[MATERIAL FOR THE TASK]
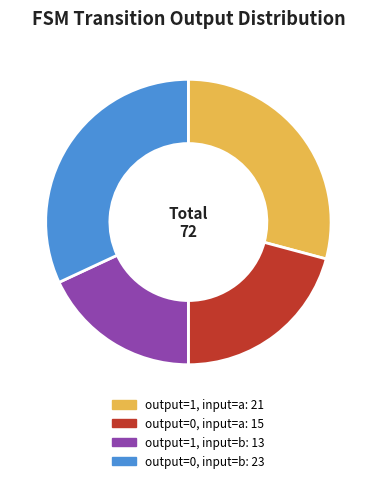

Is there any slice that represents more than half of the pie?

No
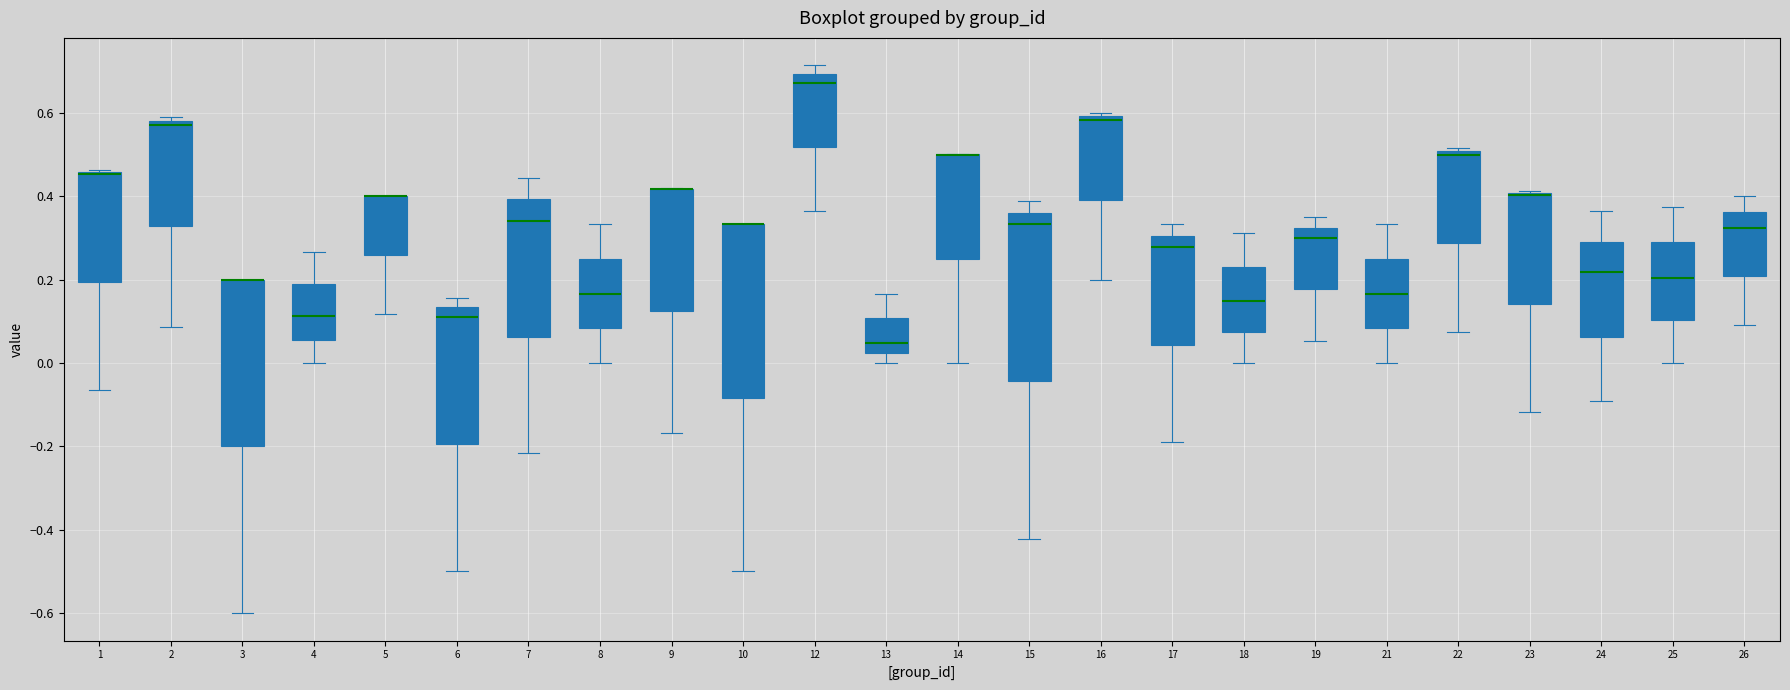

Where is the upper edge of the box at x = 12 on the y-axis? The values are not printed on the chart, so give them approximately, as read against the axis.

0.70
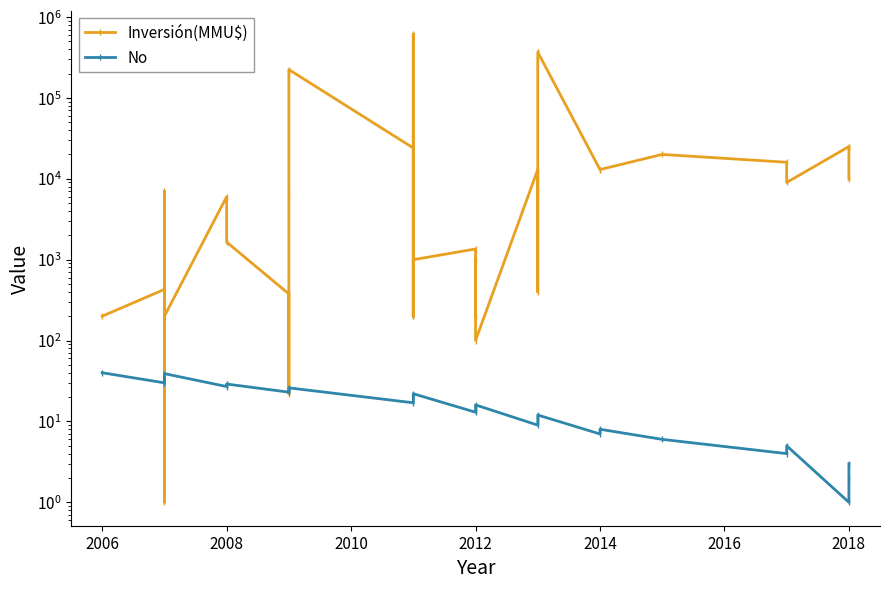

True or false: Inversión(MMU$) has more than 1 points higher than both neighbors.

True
[/MATERIAL FOR THE TASK]
TASK STATEMENT: Rewrite every one of the records above, substituting "wedge" for "slice" and keeping everything else the same. Leave the pictures out of your answer.

EXERCISE RESPONSE:
Is there any wedge that represents more than half of the pie?

No

Where is the upper edge of the box at x = 12 on the y-axis? The values are not printed on the chart, so give them approximately, as read against the axis.

0.70

True or false: Inversión(MMU$) has more than 1 points higher than both neighbors.

True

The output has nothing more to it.